_TRECHO DO TEXTO_

>>>

O ex-vulcânico Verstappen se contamina pelo pragmatismo corporativo da F-1

Benoit Tessier/Reuters
Imagem: Benoit Tessier/Reuters

27/05/2019 12h31

O domingo mostrou claramente que há bem mais que o oceano Atlântico separando a Fórmula Um e a Fórmula Indy. Ambas correram ontem em seus mais belos cenários, as ruas estreitas de Monte Carlo e a pista larga e veloz de Indianápolis. Enquanto a primeira deixou claro que o suntuoso Grande Prêmio de Mônaco só chegou à sua 90ª edição pelo glamour que o cerca, as 500 Milhas apresentaram o melhor que o automobilismo tem para oferecer.

Realizada pela primeira vez em 1930, a corrida de Mônaco é apropriadamente chamada de joia da coroa. Percorrendo o porto mais sofisticado da Europa, ela vive mais dos iates que a adornam do que qualquer aspecto esportivo. Atraídos pelo ambiente de luxo e riqueza, a ela comparecem todos os CEOs das empresas envolvidas de um modo ou de outro com a Fórmula Um. Levam junto amigos, amigas e parceiros comerciais para, a bordo das luxuosas embarcações, renovarem contratos e reforçar vínculos de negócios - além, é claro, de desfrutar das delícias do "grand monde".

<<<

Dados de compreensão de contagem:
>>>

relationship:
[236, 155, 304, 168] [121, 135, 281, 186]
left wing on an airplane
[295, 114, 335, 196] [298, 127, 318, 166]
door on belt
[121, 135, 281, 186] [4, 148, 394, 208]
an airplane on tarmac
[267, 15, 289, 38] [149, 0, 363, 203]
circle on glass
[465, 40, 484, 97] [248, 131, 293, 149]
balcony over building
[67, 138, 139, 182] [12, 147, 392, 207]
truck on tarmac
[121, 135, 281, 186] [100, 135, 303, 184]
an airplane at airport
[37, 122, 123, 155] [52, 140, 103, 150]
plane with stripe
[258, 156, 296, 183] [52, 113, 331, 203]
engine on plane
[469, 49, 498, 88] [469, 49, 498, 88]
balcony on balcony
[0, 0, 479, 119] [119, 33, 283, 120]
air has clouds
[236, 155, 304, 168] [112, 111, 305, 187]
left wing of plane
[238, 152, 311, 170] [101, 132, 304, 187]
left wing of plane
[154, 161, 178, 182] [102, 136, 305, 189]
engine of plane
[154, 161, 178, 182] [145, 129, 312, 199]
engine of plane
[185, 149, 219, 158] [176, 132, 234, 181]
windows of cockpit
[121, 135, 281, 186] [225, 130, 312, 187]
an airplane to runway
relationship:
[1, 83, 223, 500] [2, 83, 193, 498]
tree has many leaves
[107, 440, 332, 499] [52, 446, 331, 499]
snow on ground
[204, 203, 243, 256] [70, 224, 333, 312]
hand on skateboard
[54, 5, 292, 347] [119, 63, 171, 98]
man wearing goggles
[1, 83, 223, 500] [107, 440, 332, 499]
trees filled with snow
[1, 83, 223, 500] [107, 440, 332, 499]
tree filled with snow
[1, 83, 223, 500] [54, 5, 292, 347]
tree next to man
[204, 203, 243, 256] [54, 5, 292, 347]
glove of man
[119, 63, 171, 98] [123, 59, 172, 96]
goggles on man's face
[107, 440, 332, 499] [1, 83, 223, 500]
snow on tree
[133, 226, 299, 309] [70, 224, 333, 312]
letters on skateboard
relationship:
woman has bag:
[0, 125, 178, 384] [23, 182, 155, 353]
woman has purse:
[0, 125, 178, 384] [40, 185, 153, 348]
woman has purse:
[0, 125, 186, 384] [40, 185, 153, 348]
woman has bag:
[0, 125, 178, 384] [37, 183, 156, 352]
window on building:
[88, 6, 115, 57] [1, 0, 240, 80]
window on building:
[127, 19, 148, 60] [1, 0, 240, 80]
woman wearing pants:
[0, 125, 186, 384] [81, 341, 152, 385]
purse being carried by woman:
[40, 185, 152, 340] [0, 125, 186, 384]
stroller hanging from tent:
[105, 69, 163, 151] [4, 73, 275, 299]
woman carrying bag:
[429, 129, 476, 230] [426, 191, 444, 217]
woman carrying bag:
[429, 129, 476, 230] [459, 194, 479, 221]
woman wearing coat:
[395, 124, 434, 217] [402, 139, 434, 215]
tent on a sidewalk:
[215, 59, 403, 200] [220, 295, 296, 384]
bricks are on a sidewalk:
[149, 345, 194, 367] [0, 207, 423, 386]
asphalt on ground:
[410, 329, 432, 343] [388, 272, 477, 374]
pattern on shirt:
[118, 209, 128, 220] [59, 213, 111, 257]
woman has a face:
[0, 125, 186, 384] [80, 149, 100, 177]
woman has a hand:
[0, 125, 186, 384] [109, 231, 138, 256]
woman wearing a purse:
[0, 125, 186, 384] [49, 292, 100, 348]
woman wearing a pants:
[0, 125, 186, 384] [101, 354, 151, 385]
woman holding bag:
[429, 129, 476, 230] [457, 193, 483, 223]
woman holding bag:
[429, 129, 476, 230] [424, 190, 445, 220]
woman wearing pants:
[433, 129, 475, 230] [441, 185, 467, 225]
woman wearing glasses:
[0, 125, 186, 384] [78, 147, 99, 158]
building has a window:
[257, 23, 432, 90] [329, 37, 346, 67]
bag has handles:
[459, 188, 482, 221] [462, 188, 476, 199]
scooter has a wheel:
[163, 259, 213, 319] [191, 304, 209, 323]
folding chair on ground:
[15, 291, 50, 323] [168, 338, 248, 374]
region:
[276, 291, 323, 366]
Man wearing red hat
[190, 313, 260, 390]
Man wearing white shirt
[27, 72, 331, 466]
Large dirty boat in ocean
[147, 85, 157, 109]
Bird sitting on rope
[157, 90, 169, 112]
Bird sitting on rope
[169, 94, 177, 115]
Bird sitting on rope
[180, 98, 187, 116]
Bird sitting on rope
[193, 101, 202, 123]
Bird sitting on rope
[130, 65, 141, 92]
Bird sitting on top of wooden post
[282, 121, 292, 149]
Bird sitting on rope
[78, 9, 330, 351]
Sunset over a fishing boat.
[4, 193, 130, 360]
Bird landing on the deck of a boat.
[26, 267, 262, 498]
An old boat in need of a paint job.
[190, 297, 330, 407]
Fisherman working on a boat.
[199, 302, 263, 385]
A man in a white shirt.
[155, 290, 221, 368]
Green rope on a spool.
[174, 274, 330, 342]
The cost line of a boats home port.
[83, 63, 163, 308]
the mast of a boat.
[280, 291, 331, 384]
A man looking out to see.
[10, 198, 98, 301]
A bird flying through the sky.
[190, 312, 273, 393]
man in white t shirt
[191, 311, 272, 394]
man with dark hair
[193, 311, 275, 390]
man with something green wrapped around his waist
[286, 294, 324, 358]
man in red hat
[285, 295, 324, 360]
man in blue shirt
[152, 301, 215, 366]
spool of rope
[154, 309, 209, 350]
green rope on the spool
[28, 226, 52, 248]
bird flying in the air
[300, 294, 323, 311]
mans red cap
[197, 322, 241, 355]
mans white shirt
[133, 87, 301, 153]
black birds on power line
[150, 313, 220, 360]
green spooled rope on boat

<<<

_AÇÃO NECESSÁRIA 1_
Liste todos os nomes de lugares geográficos mencionados no trecho sobre a Fórmula Um e a Fórmula Indy.
_AÇÃO NECESSÁRIA 2_
Copie do trecho sobre a Fórmula Um e a Fórmula Indy a parte entre "27/05/2019 12h31" e "tem para oferecer.", inclusive.

_RESPOSTA DO EXERCÍCIO 1_
oceano Atlântico, Monte Carlo, Indianápolis, Mônaco, Europa

_RESPOSTA DO EXERCÍCIO 2_
27/05/2019 12h31

O domingo mostrou claramente que há bem mais que o oceano Atlântico separando a Fórmula Um e a Fórmula Indy. Ambas correram ontem em seus mais belos cenários, as ruas estreitas de Monte Carlo e a pista larga e veloz de Indianápolis. Enquanto a primeira deixou claro que o suntuoso Grande Prêmio de Mônaco só chegou à sua 90ª edição pelo glamour que o cerca, as 500 Milhas apresentaram o melhor que o automobilismo tem para oferecer.